The paper was not the first or last to emphasize the importance of money to kids’ academic success. But as much as any over the last 10 years, it has helped shape the conversation around one of the most contested areas of American education.

2. Schools affect more than test scores

Another of Jackson’s fascinations has been the range of child outcomes that schools contribute to outside of purely academic ones. That perspective is somewhat unusual in the economics of education, where empiricists tend to focus on metrics that are most available and legible: grades and test scores.

In a 2016 paper, Jackson went further, investigating the role of classroom teachers in developing students’ non-cognitive skills. Those traits — such as motivation and self-control — are thought to be critical, if hard-to-measure, prerequisites to adult activities like finishing college and holding down a job. Relying on a set of proxies for non-cognitive skills, including suspension rates and absences, the study examined how ninth-grade teachers both fostered non-cognitive growth and test score trajectories over time.

In the end, he found that teachers sometimes generated significantly different effects on skills than they did test performance. What’s more, their influence on non-testing outcomes was associated with students’ high school graduation and plans for college-going “above and beyond” their impact on test scores; in fact, combining testing and non-testing measures of teacher quality was more than twice as predictive of student success as using scores alone. Particularly as some in the education world turn away from a perceived over-use of assessment, the findings demonstrate the depth of what’s still unknown about how schools help kids thrive.

3. Some kids get more out of great schools

Good schools are good for everyone, right? The building blocks of a superior learning environment, from great teachers to supportive peer relationships, lift all boats.

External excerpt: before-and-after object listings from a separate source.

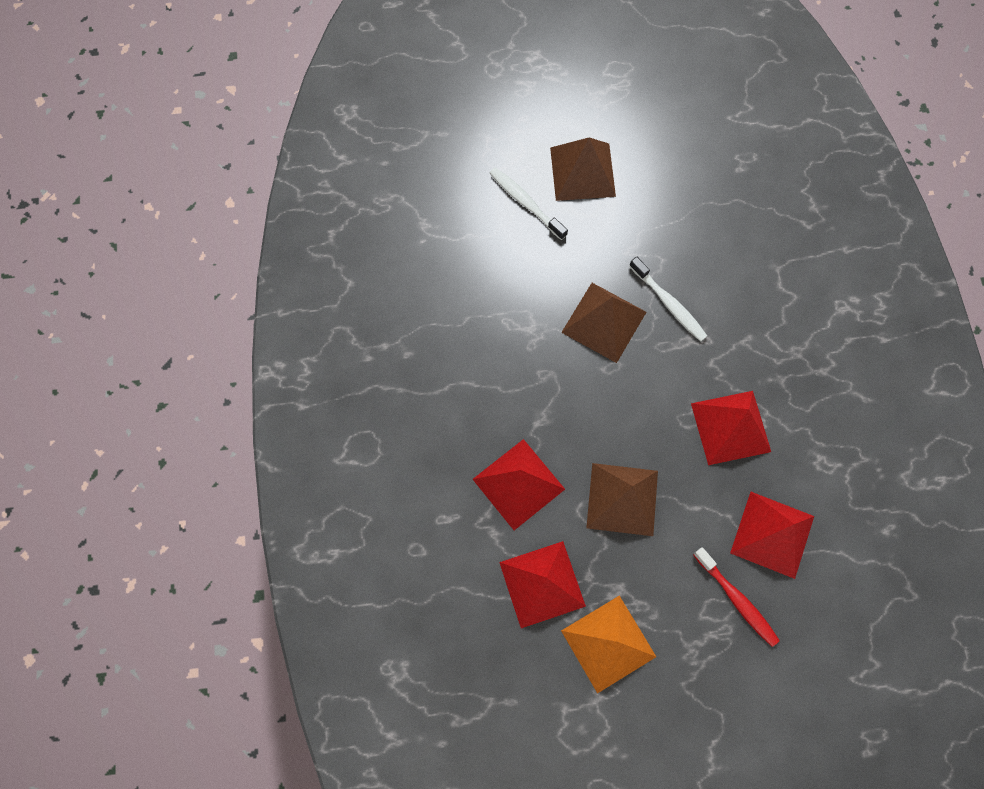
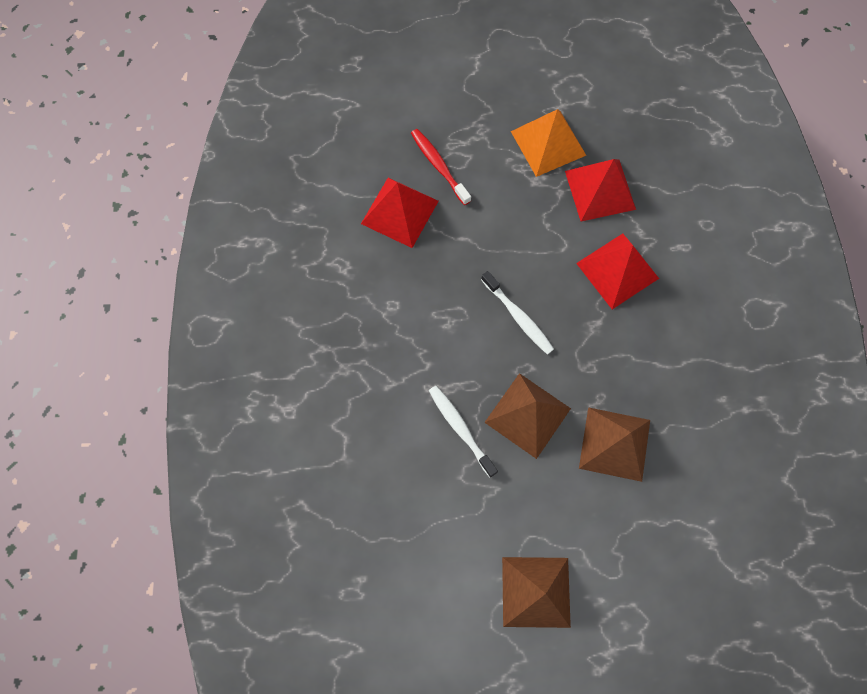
camera: 175 degrees left, 0 degrees up
(525, 203) = (600, 558): white toothbrush -> white toothbrush (518, 317)
(622, 499) = (526, 250): brown pyramid -> brown pyramid (614, 443)
(730, 427) = (420, 304): red pyramid -> none

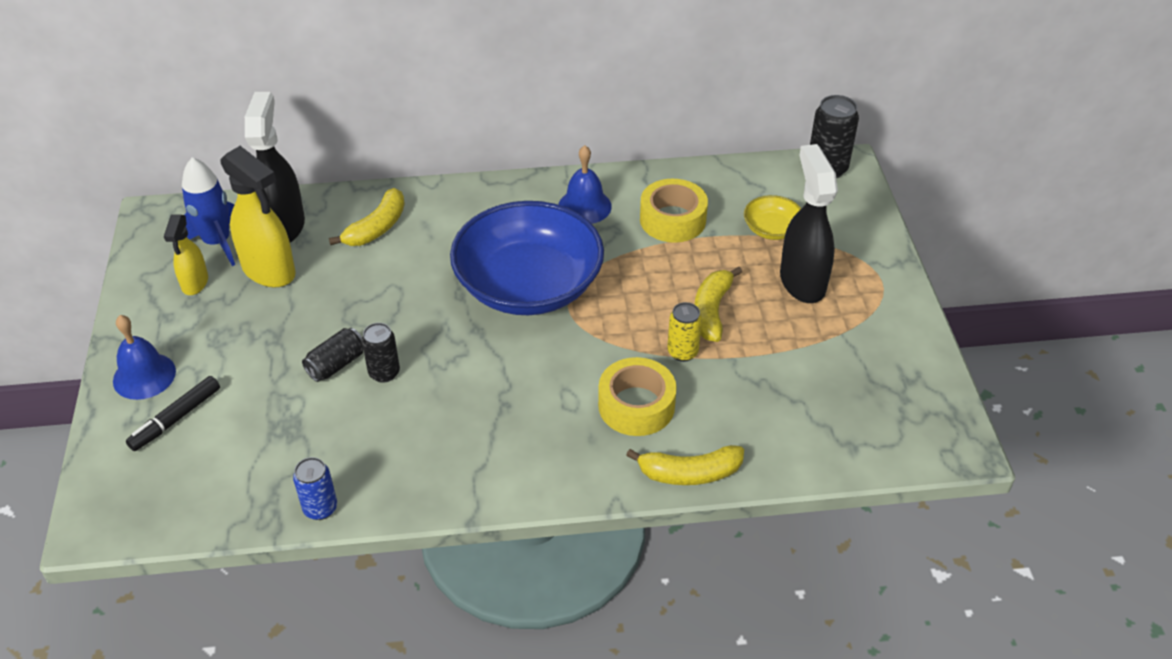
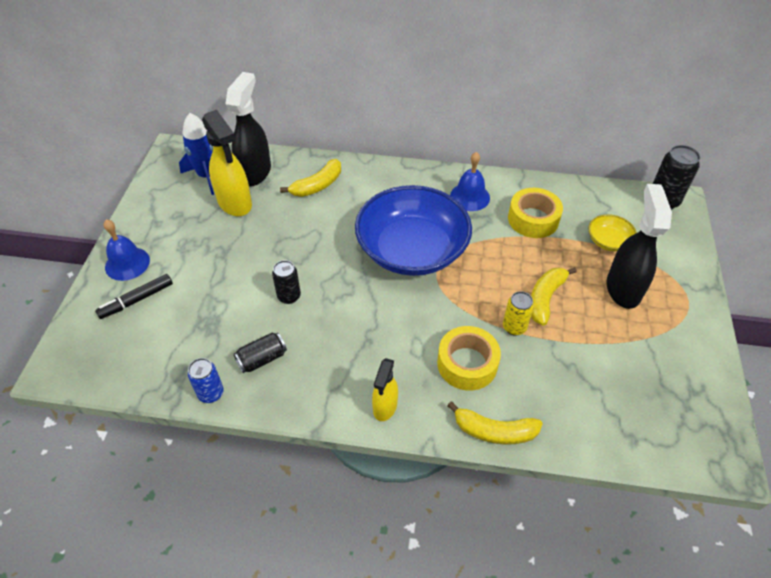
camera: 15 degrees right, 5 degrees up
(195, 283) = (183, 202): yellow spray bottle -> yellow spray bottle (385, 407)
(336, 364) = (258, 282): black can -> black can (262, 359)

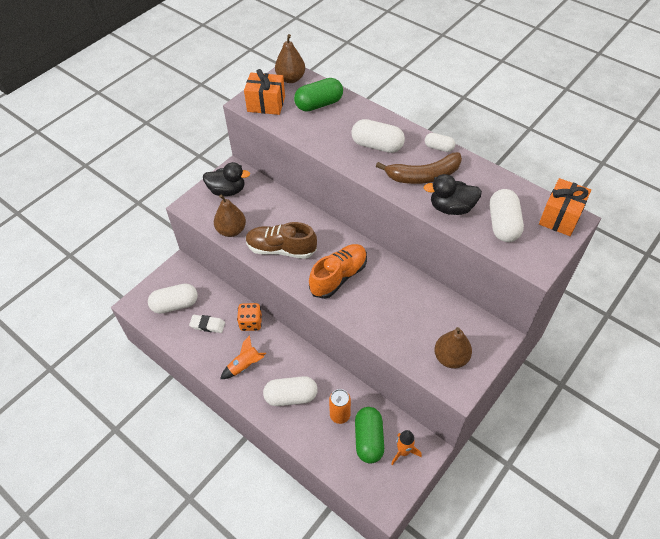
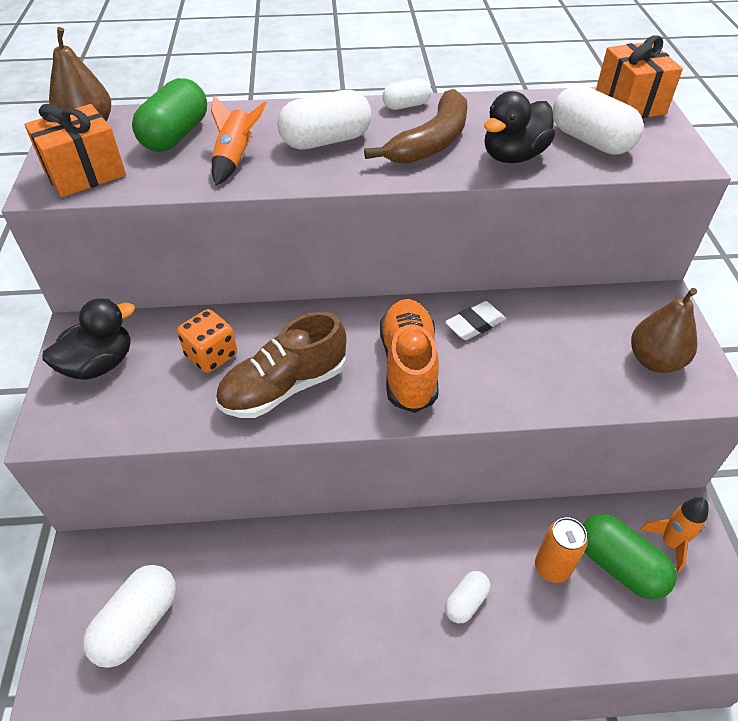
camera: 45 degrees left, 5 degrees down
(207, 325) = (229, 608): white eraser -> white eraser (475, 324)
(231, 230) = (171, 415): brown pear -> none
(244, 366) = (353, 618): orange rocket -> orange rocket (235, 158)
(251, 323) = (294, 548): orange dice -> orange dice (211, 355)
(291, 396) = (466, 602): white capsule -> white capsule, size x0.57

While those sentiments are true by and large, a paper from last yearadds a bit of nuance. Co-authored by Jackson, Shanette Porter, John Easton, and Sebastián Kiguel, it looked at thousands of students in Chicago high schools, where inequality in educational opportunity is extraordinarily high. In total, the team found, less-advantaged students — those with lower eighth-grade test scores, more disciplinary incidents, and from lower-income homes — benefit the most from attending highly effective schools that improve both test scores and non-cognitive skills.

Not only were those potentially at-risk kids more likely to graduate high school, they were also arrested less and saw better odds of enrolling in college than otherwise similar peers. In addition, the holistic index of school effectiveness used by Jackson and his co-authors was found to be more predictive of later-life success than simply using test scores alone.

4. Single sex schools might not be the way

In one of his earliest works as a solo researcher, Jackson examined the effects of students being assigned to single-sex schools in Trinidad and Tobago. Proponents of sex-sorted schooling often point to the developmental and social differences between boys and girls, who reach maturity at different ages.

By exploiting the quasi-randomness of the algorithm that assigned students, however, Jackson was able to directly analyze the effects of attending all-boys and all-girls academies. In the end, he found, most students saw no academic advantage from being so assigned — though participants who expressed the strongest preference for that form of education (predominantly girls) did see some bump in learning. Strikingly, girls enrolled at single-sex schools also took fewer science courses on average.